--- The records Enclosed Below ---

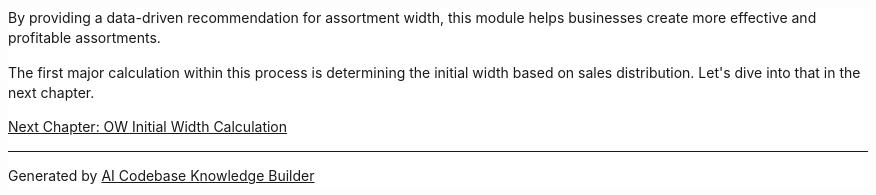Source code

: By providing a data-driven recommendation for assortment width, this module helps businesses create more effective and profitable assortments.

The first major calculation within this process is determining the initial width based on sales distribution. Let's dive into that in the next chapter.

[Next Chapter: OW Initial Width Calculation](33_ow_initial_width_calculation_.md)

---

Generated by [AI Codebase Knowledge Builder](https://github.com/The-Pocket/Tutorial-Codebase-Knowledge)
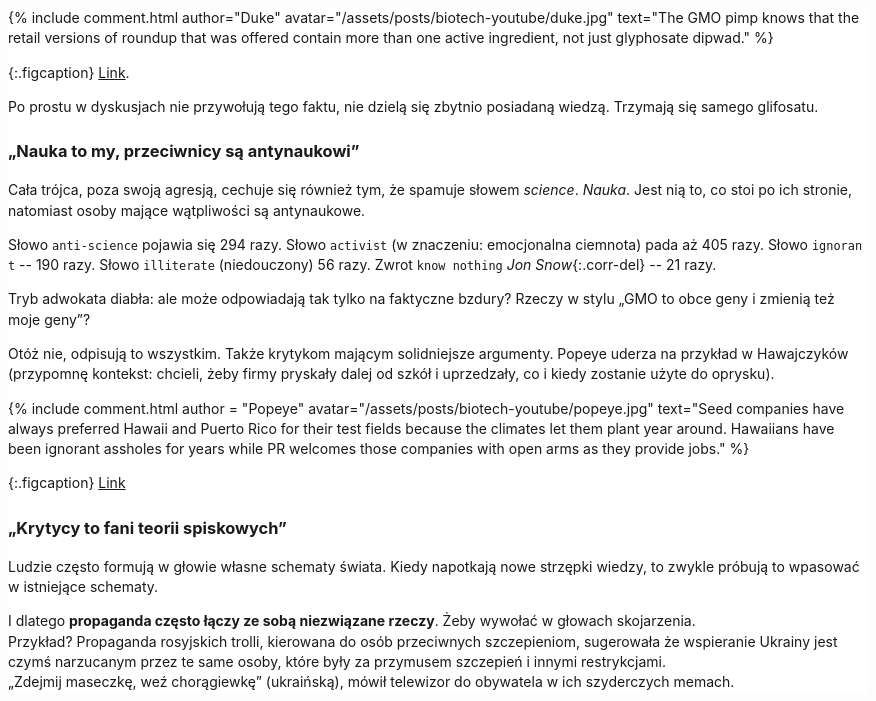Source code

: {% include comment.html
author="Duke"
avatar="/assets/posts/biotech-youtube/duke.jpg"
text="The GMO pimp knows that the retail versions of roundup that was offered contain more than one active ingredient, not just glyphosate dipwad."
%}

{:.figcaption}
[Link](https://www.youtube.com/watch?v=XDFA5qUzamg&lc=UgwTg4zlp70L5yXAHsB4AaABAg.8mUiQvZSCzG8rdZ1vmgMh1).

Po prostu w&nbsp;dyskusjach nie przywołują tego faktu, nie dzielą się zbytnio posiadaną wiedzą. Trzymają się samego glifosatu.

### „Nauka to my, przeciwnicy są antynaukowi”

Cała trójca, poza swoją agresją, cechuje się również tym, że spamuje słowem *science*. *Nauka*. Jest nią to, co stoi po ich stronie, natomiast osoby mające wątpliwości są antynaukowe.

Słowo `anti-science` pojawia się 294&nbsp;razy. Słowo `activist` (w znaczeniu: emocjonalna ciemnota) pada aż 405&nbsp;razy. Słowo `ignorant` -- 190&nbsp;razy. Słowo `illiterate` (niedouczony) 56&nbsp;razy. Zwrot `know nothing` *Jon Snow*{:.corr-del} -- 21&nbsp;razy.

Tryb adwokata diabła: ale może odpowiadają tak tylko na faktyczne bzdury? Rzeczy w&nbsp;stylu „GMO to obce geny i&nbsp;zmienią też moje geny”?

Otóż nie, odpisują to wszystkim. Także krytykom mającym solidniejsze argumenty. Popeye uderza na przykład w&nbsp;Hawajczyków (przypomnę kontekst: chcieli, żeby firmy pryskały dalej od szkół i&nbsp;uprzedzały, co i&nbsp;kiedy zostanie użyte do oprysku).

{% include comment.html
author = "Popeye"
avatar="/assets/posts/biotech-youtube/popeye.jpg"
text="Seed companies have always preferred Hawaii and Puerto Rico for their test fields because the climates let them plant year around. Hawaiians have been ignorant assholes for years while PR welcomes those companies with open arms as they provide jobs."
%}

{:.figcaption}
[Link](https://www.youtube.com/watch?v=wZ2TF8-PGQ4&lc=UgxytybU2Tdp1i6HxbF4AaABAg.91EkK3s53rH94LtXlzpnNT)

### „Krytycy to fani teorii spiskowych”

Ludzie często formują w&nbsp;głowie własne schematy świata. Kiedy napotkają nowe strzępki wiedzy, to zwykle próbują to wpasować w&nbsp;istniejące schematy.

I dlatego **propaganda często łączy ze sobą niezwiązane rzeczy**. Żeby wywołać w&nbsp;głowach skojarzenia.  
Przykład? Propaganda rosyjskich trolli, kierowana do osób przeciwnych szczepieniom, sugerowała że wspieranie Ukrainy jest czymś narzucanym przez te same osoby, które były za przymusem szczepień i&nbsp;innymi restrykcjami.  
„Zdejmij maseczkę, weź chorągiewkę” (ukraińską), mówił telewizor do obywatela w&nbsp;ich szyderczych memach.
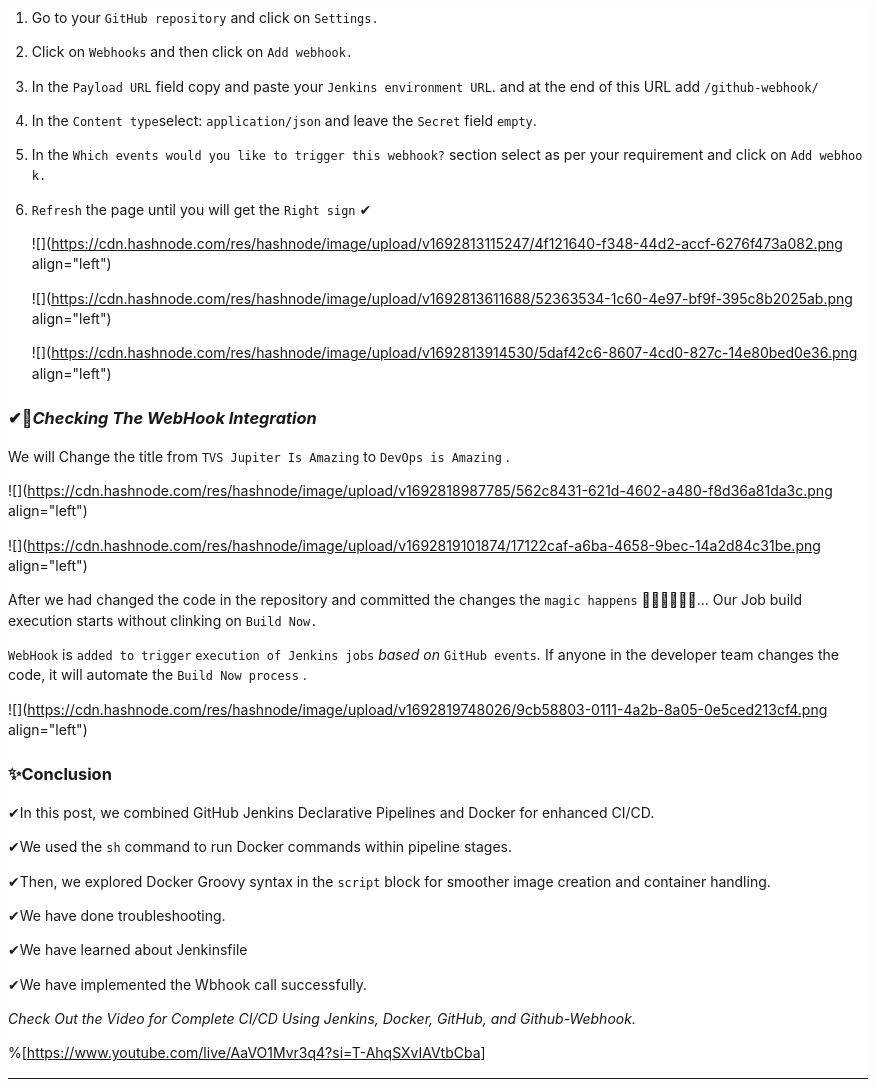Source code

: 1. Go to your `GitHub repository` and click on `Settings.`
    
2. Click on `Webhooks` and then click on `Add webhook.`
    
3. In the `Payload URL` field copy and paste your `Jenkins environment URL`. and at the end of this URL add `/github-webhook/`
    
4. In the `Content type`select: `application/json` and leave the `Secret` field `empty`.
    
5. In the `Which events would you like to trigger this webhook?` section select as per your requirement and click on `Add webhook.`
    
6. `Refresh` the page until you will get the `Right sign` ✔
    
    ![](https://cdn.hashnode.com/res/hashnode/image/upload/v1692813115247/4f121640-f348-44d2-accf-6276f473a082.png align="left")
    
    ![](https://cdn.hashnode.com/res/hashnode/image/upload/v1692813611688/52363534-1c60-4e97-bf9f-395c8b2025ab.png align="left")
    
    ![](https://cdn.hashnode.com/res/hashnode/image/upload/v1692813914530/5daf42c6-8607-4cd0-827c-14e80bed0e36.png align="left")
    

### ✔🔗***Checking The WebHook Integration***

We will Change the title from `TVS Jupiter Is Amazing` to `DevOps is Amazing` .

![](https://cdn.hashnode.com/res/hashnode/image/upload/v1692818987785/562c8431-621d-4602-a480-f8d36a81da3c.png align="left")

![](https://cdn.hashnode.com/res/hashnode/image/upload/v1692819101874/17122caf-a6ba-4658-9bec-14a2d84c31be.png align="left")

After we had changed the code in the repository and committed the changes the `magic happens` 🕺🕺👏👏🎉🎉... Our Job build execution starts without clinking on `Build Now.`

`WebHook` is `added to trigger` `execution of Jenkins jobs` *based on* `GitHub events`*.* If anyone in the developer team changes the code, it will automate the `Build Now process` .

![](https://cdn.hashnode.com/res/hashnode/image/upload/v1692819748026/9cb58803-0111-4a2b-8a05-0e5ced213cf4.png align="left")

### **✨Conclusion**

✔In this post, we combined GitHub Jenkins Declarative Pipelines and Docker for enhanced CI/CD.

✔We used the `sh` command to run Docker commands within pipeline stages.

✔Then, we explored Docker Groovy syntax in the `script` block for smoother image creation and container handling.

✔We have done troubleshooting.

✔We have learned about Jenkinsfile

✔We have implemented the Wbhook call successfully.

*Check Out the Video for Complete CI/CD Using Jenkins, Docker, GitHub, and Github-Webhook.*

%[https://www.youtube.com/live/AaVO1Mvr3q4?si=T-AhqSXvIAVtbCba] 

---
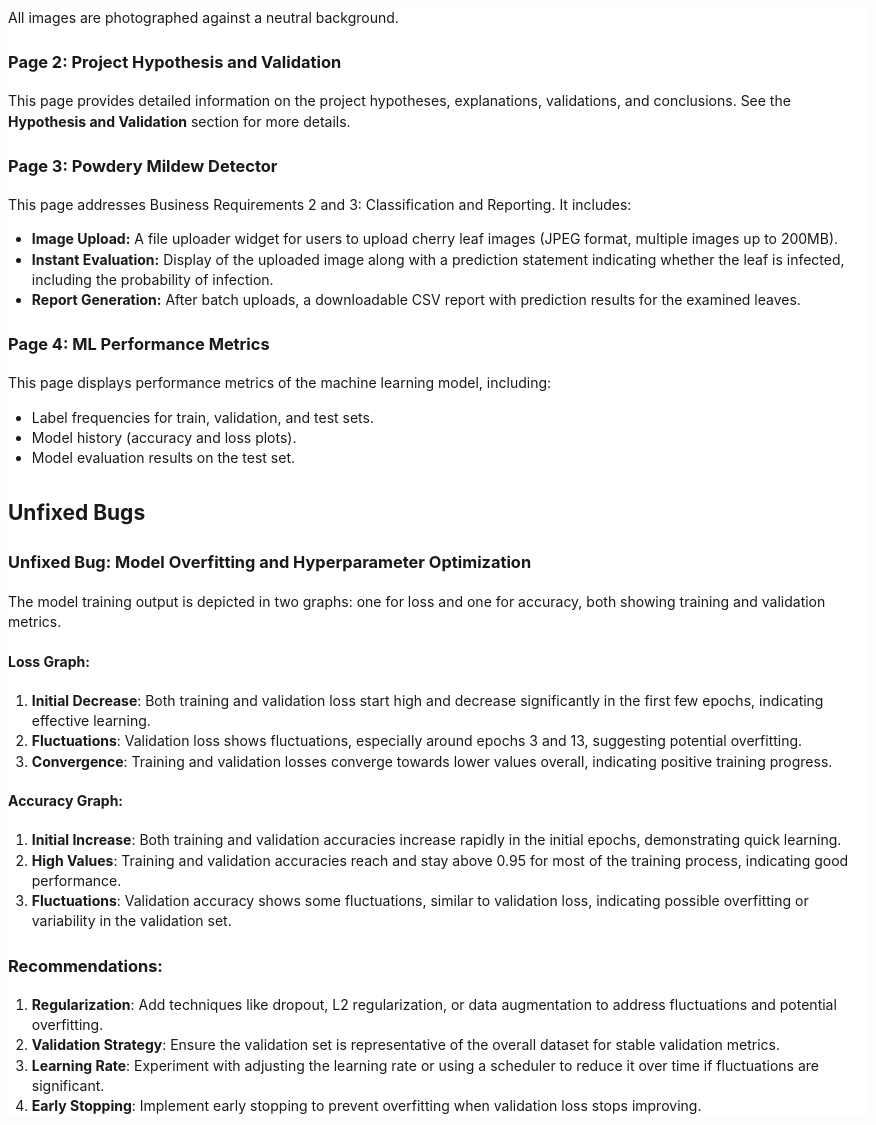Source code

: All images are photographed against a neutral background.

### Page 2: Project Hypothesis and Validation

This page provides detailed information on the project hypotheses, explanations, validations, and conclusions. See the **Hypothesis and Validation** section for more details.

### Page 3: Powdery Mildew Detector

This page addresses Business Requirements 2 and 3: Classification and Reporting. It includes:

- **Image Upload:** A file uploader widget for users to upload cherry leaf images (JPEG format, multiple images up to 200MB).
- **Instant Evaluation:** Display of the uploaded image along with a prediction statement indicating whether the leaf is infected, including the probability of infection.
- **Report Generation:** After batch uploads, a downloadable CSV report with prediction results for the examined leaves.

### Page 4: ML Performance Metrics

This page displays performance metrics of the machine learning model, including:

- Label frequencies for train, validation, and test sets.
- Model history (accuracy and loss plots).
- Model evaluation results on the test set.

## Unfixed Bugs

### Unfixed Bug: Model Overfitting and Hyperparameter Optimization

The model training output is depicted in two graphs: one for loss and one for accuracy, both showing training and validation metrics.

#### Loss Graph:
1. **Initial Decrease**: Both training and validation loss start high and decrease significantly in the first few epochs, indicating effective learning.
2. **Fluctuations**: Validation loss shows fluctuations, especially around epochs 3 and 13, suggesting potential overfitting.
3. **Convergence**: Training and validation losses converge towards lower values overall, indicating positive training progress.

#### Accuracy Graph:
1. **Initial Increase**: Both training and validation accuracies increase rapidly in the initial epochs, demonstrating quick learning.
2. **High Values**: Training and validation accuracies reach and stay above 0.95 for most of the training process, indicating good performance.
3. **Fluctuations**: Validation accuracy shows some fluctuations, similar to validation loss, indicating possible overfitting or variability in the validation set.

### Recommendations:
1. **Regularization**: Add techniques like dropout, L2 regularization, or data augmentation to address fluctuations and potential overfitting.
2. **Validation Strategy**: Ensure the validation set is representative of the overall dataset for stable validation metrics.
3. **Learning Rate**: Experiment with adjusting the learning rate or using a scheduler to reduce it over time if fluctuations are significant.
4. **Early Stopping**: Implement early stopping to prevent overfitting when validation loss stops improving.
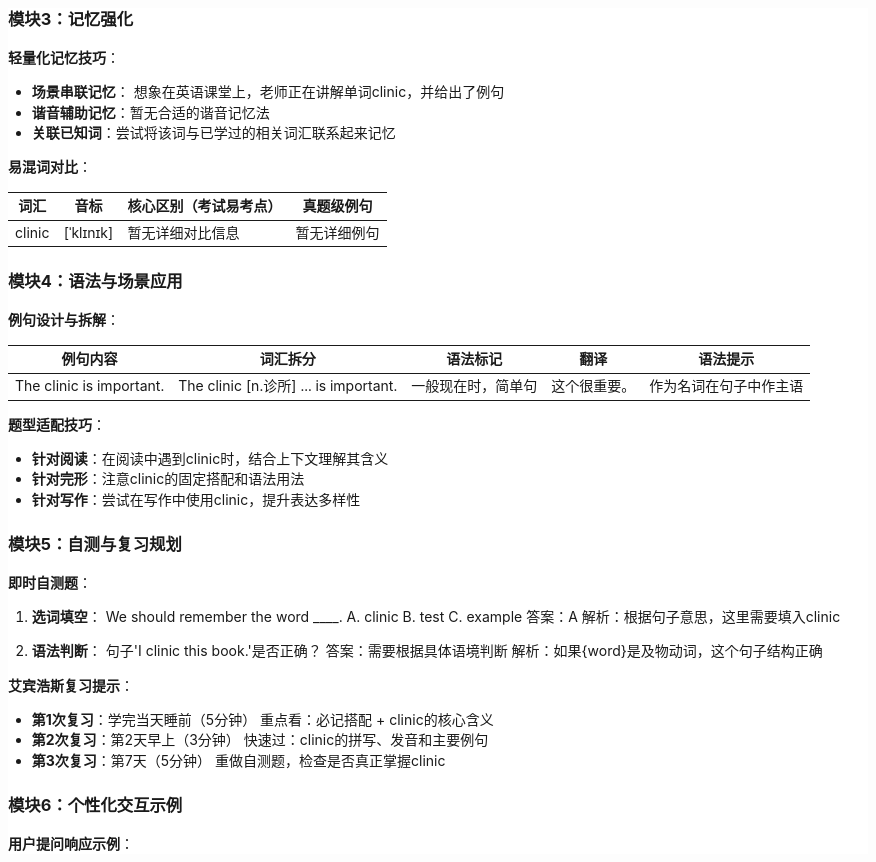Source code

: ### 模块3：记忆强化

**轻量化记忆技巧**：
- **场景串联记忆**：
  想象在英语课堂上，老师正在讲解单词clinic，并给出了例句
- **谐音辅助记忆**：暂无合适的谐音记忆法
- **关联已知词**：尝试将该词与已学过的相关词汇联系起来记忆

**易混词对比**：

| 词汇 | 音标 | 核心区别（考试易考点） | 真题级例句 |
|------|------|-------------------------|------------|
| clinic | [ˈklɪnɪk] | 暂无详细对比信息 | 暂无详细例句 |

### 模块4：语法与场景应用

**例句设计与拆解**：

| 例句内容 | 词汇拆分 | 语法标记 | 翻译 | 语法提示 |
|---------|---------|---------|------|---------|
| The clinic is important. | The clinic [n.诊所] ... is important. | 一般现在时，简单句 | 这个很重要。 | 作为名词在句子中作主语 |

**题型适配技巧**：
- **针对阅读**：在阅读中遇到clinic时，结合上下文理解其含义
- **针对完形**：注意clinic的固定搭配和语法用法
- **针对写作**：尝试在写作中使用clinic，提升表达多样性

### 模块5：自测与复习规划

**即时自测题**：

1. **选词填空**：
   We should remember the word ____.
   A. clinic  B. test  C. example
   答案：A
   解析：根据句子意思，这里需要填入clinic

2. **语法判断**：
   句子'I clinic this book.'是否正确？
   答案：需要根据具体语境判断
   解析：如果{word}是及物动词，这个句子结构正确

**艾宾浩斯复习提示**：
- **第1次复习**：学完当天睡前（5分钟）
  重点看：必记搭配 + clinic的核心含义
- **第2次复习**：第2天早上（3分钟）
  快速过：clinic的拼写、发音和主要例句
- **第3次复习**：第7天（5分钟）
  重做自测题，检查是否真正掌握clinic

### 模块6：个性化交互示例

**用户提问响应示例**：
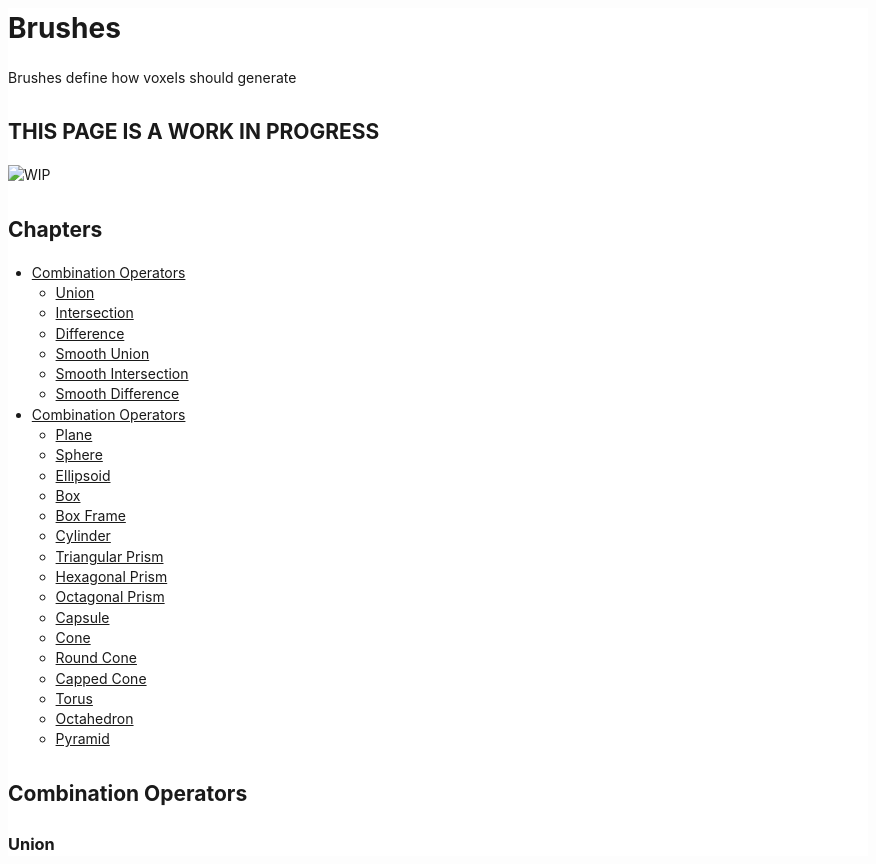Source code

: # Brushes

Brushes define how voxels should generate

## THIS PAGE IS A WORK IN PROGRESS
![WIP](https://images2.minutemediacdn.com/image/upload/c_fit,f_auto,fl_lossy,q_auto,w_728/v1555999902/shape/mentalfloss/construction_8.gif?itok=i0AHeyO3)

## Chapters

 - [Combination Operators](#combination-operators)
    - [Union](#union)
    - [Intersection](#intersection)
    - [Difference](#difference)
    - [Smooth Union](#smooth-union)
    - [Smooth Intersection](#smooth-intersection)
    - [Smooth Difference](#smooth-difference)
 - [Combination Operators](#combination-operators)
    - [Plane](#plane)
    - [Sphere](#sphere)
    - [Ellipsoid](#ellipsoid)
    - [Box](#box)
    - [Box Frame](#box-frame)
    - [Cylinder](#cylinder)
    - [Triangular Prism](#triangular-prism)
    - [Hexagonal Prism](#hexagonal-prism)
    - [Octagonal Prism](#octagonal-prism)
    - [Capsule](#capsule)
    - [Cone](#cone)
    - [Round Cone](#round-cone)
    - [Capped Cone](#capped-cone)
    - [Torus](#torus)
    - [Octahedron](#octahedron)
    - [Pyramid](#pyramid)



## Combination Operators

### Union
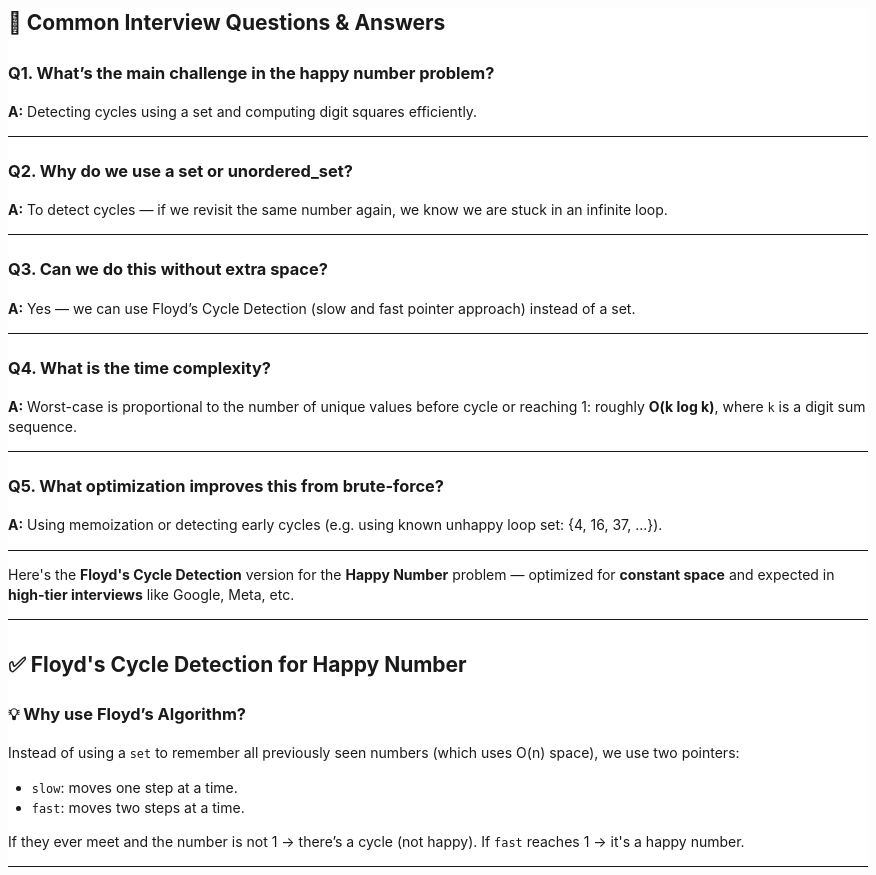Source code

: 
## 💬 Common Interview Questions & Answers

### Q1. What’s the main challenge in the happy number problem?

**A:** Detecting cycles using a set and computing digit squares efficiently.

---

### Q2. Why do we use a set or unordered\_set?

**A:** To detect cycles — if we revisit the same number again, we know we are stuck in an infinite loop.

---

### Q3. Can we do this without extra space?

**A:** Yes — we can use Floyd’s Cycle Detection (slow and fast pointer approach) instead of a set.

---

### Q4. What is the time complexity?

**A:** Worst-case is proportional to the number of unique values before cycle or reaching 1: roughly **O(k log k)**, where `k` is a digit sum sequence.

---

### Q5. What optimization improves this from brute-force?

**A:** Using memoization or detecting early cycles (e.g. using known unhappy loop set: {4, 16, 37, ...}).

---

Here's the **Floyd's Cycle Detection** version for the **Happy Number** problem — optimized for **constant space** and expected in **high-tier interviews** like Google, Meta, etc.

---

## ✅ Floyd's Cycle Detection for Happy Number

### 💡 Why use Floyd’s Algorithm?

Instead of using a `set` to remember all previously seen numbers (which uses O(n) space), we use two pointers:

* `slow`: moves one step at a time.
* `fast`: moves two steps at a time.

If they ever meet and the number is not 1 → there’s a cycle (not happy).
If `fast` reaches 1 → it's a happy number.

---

--- End of Enclosed The records ---

_Exercise prompt_: Output, from the data above, the lines from the line with "### Q3. Can we do this without extra space?" to the line with "### Q4. What is the time complexity?" exactly as they stand, both ends included and nothing else.

_Answer section_:
### Q3. Can we do this without extra space?

**A:** Yes — we can use Floyd’s Cycle Detection (slow and fast pointer approach) instead of a set.

---

### Q4. What is the time complexity?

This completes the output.